:: Extracted entries ::

--- START ---

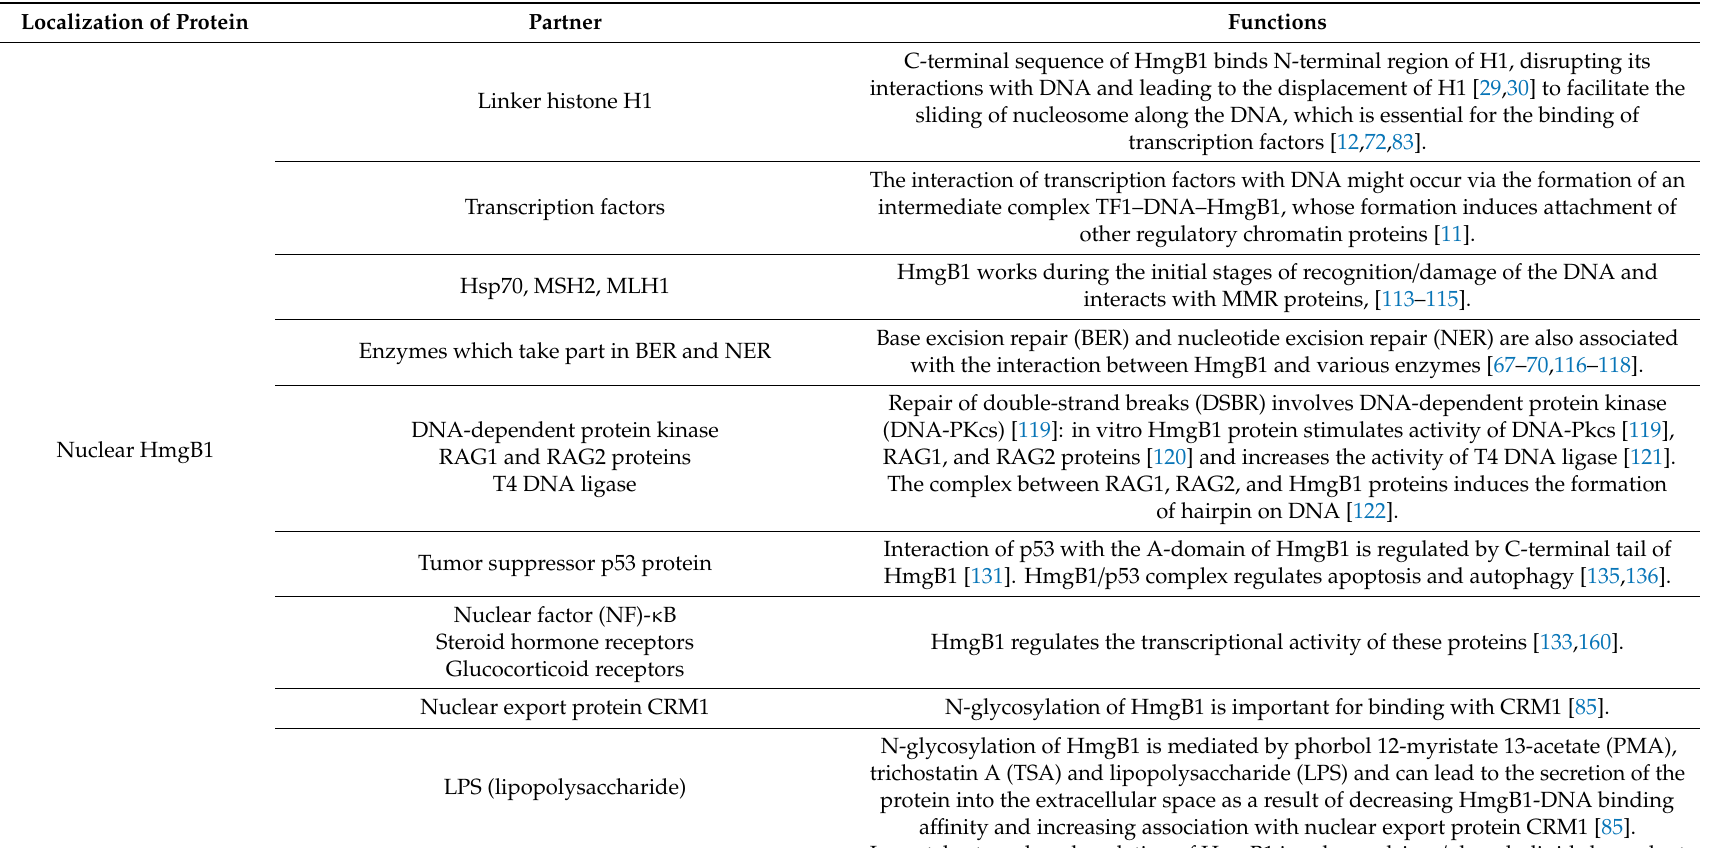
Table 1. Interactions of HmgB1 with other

--- END ---
--- START ---

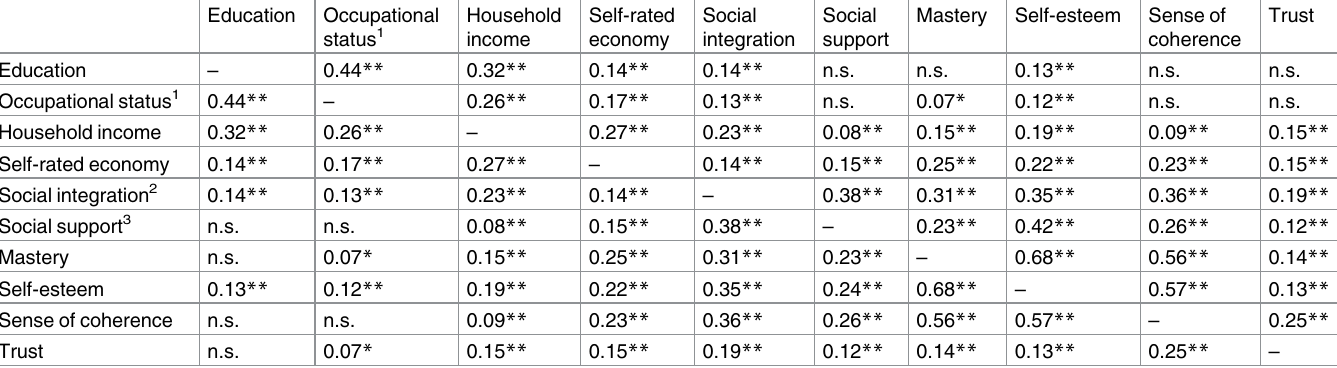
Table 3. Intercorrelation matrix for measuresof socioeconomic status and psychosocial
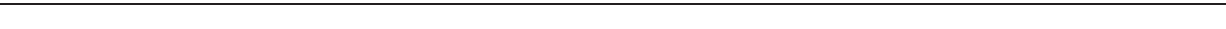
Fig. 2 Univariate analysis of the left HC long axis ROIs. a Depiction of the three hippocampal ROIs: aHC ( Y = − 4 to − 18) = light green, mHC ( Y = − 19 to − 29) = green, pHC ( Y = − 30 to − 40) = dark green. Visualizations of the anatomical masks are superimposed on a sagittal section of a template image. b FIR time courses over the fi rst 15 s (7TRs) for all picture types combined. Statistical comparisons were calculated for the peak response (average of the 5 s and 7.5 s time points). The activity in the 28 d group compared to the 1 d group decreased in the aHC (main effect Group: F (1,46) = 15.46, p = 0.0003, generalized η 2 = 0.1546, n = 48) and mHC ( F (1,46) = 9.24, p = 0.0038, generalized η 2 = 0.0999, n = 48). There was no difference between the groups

--- END ---

:: Exercise goal ::
Reproduce, exactly and only, the lines of the records above starting at the line with "Table 3. Intercorrelation" and ending at the line with "Fig. 2 Univariate", both included. Leave every picture out.

:: Problem solution ::
Table 3. Intercorrelation matrix for measuresof socioeconomic status and psychosocial
Fig. 2 Univariate analysis of the left HC long axis ROIs. a Depiction of the three hippocampal ROIs: aHC ( Y = − 4 to − 18) = light green, mHC ( Y = − 19 to − 29) = green, pHC ( Y = − 30 to − 40) = dark green. Visualizations of the anatomical masks are superimposed on a sagittal section of a template image. b FIR time courses over the fi rst 15 s (7TRs) for all picture types combined. Statistical comparisons were calculated for the peak response (average of the 5 s and 7.5 s time points). The activity in the 28 d group compared to the 1 d group decreased in the aHC (main effect Group: F (1,46) = 15.46, p = 0.0003, generalized η 2 = 0.1546, n = 48) and mHC ( F (1,46) = 9.24, p = 0.0038, generalized η 2 = 0.0999, n = 48). There was no difference between the groups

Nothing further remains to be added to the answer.